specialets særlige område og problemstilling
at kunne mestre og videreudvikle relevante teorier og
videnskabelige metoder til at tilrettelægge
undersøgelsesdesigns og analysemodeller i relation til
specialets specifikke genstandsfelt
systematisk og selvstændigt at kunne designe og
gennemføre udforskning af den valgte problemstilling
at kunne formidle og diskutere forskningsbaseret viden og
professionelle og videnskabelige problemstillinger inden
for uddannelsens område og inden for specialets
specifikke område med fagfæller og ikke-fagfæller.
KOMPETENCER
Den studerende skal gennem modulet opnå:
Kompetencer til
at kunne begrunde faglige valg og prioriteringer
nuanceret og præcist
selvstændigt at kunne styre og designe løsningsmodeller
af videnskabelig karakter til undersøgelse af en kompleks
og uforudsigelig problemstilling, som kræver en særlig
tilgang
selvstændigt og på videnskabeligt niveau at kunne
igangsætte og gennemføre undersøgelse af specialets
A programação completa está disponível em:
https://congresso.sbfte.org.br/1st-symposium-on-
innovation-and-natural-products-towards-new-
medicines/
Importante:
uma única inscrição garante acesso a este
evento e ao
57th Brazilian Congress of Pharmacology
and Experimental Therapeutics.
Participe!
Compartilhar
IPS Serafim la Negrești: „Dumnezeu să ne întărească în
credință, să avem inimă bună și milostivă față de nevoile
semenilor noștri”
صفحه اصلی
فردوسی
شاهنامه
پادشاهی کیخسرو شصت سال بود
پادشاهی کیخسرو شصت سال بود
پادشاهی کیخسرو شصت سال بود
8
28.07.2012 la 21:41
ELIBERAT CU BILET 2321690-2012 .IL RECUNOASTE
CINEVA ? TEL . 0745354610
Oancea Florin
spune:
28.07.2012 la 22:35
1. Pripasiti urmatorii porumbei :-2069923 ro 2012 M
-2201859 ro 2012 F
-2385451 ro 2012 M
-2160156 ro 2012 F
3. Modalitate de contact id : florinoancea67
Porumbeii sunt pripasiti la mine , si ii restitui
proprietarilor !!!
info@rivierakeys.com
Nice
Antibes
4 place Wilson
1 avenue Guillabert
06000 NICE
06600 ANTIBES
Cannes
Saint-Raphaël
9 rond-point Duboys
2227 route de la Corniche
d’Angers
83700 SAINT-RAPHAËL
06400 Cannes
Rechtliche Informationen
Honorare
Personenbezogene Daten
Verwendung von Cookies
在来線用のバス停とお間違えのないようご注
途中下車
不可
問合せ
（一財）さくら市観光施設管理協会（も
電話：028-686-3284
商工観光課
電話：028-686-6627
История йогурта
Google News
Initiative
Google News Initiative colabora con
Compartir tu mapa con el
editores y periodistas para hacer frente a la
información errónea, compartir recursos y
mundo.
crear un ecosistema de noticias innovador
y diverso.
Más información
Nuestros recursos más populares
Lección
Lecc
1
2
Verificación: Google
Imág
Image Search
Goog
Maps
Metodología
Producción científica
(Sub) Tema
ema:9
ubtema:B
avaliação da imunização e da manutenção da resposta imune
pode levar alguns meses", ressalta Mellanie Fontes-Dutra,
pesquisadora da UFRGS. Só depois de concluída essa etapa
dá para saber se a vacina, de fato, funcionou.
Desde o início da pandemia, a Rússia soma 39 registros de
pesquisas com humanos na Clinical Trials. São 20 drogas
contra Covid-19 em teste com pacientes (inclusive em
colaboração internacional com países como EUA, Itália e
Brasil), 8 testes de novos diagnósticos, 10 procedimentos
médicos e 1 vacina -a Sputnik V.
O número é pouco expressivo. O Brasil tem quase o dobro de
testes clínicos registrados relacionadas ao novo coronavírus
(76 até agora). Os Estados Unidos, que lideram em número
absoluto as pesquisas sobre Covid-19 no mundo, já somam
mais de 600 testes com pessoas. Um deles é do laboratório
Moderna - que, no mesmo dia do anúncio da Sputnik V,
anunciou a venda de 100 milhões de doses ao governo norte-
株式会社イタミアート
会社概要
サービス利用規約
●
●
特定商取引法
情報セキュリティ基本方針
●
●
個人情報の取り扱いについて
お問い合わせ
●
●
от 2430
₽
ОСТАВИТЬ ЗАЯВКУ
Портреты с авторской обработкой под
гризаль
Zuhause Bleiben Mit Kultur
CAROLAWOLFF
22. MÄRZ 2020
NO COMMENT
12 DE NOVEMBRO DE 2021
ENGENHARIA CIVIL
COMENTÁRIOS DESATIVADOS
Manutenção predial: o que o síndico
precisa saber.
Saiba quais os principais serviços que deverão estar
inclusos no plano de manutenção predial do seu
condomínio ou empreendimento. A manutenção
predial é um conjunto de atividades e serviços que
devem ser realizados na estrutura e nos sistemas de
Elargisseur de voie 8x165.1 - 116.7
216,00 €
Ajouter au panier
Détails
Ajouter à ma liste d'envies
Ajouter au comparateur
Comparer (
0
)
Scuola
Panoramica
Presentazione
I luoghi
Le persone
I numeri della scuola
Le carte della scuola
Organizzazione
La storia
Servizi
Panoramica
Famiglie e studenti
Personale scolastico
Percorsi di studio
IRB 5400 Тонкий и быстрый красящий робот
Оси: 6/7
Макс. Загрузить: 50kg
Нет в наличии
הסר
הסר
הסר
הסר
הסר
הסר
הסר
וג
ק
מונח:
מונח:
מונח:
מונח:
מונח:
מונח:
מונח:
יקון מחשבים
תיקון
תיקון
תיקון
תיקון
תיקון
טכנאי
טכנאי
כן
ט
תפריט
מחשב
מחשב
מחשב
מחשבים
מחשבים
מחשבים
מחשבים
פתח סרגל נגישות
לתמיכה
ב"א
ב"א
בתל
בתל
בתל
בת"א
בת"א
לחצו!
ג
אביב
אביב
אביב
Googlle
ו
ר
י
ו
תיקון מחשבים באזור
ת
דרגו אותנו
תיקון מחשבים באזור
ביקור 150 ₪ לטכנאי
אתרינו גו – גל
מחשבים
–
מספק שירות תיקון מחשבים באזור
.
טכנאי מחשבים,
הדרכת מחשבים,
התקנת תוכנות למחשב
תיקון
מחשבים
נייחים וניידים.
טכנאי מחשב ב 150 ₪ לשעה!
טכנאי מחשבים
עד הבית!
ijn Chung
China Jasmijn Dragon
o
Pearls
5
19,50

····················

= TO DO =
All the material above is to be retyped exactly as it appears.

= RESULT BELOW =
specialets særlige område og problemstilling
at kunne mestre og videreudvikle relevante teorier og
videnskabelige metoder til at tilrettelægge
undersøgelsesdesigns og analysemodeller i relation til
specialets specifikke genstandsfelt
systematisk og selvstændigt at kunne designe og
gennemføre udforskning af den valgte problemstilling
at kunne formidle og diskutere forskningsbaseret viden og
professionelle og videnskabelige problemstillinger inden
for uddannelsens område og inden for specialets
specifikke område med fagfæller og ikke-fagfæller.
KOMPETENCER
Den studerende skal gennem modulet opnå:
Kompetencer til
at kunne begrunde faglige valg og prioriteringer
nuanceret og præcist
selvstændigt at kunne styre og designe løsningsmodeller
af videnskabelig karakter til undersøgelse af en kompleks
og uforudsigelig problemstilling, som kræver en særlig
tilgang
selvstændigt og på videnskabeligt niveau at kunne
igangsætte og gennemføre undersøgelse af specialets
A programação completa está disponível em:
https://congresso.sbfte.org.br/1st-symposium-on-
innovation-and-natural-products-towards-new-
medicines/
Importante:
uma única inscrição garante acesso a este
evento e ao
57th Brazilian Congress of Pharmacology
and Experimental Therapeutics.
Participe!
Compartilhar
IPS Serafim la Negrești: „Dumnezeu să ne întărească în
credință, să avem inimă bună și milostivă față de nevoile
semenilor noștri”
صفحه اصلی
فردوسی
شاهنامه
پادشاهی کیخسرو شصت سال بود
پادشاهی کیخسرو شصت سال بود
پادشاهی کیخسرو شصت سال بود
8
28.07.2012 la 21:41
ELIBERAT CU BILET 2321690-2012 .IL RECUNOASTE
CINEVA ? TEL . 0745354610
Oancea Florin
spune:
28.07.2012 la 22:35
1. Pripasiti urmatorii porumbei :-2069923 ro 2012 M
-2201859 ro 2012 F
-2385451 ro 2012 M
-2160156 ro 2012 F
3. Modalitate de contact id : florinoancea67
Porumbeii sunt pripasiti la mine , si ii restitui
proprietarilor !!!
info@rivierakeys.com
Nice
Antibes
4 place Wilson
1 avenue Guillabert
06000 NICE
06600 ANTIBES
Cannes
Saint-Raphaël
9 rond-point Duboys
2227 route de la Corniche
d’Angers
83700 SAINT-RAPHAËL
06400 Cannes
Rechtliche Informationen
Honorare
Personenbezogene Daten
Verwendung von Cookies
在来線用のバス停とお間違えのないようご注
途中下車
不可
問合せ
（一財）さくら市観光施設管理協会（も
電話：028-686-3284
商工観光課
電話：028-686-6627
История йогурта
Google News
Initiative
Google News Initiative colabora con
Compartir tu mapa con el
editores y periodistas para hacer frente a la
información errónea, compartir recursos y
mundo.
crear un ecosistema de noticias innovador
y diverso.
Más información
Nuestros recursos más populares
Lección
Lecc
1
2
Verificación: Google
Imág
Image Search
Goog
Maps
Metodología
Producción científica
(Sub) Tema
ema:9
ubtema:B
avaliação da imunização e da manutenção da resposta imune
pode levar alguns meses", ressalta Mellanie Fontes-Dutra,
pesquisadora da UFRGS. Só depois de concluída essa etapa
dá para saber se a vacina, de fato, funcionou.
Desde o início da pandemia, a Rússia soma 39 registros de
pesquisas com humanos na Clinical Trials. São 20 drogas
contra Covid-19 em teste com pacientes (inclusive em
colaboração internacional com países como EUA, Itália e
Brasil), 8 testes de novos diagnósticos, 10 procedimentos
médicos e 1 vacina -a Sputnik V.
O número é pouco expressivo. O Brasil tem quase o dobro de
testes clínicos registrados relacionadas ao novo coronavírus
(76 até agora). Os Estados Unidos, que lideram em número
absoluto as pesquisas sobre Covid-19 no mundo, já somam
mais de 600 testes com pessoas. Um deles é do laboratório
Moderna - que, no mesmo dia do anúncio da Sputnik V,
anunciou a venda de 100 milhões de doses ao governo norte-
株式会社イタミアート
会社概要
サービス利用規約
●
●
特定商取引法
情報セキュリティ基本方針
●
●
個人情報の取り扱いについて
お問い合わせ
●
●
от 2430
₽
ОСТАВИТЬ ЗАЯВКУ
Портреты с авторской обработкой под
гризаль
Zuhause Bleiben Mit Kultur
CAROLAWOLFF
22. MÄRZ 2020
NO COMMENT
12 DE NOVEMBRO DE 2021
ENGENHARIA CIVIL
COMENTÁRIOS DESATIVADOS
Manutenção predial: o que o síndico
precisa saber.
Saiba quais os principais serviços que deverão estar
inclusos no plano de manutenção predial do seu
condomínio ou empreendimento. A manutenção
predial é um conjunto de atividades e serviços que
devem ser realizados na estrutura e nos sistemas de
Elargisseur de voie 8x165.1 - 116.7
216,00 €
Ajouter au panier
Détails
Ajouter à ma liste d'envies
Ajouter au comparateur
Comparer (
0
)
Scuola
Panoramica
Presentazione
I luoghi
Le persone
I numeri della scuola
Le carte della scuola
Organizzazione
La storia
Servizi
Panoramica
Famiglie e studenti
Personale scolastico
Percorsi di studio
IRB 5400 Тонкий и быстрый красящий робот
Оси: 6/7
Макс. Загрузить: 50kg
Нет в наличии
הסר
הסר
הסר
הסר
הסר
הסר
הסר
וג
ק
מונח:
מונח:
מונח:
מונח:
מונח:
מונח:
מונח:
יקון מחשבים
תיקון
תיקון
תיקון
תיקון
תיקון
טכנאי
טכנאי
כן
ט
תפריט
מחשב
מחשב
מחשב
מחשבים
מחשבים
מחשבים
מחשבים
פתח סרגל נגישות
לתמיכה
ב"א
ב"א
בתל
בתל
בתל
בת"א
בת"א
לחצו!
ג
אביב
אביב
אביב
Googlle
ו
ר
י
ו
תיקון מחשבים באזור
ת
דרגו אותנו
תיקון מחשבים באזור
ביקור 150 ₪ לטכנאי
אתרינו גו – גל
מחשבים
–
מספק שירות תיקון מחשבים באזור
.
טכנאי מחשבים,
הדרכת מחשבים,
התקנת תוכנות למחשב
תיקון
מחשבים
נייחים וניידים.
טכנאי מחשב ב 150 ₪ לשעה!
טכנאי מחשבים
עד הבית!
ijn Chung
China Jasmijn Dragon
o
Pearls
5
19,50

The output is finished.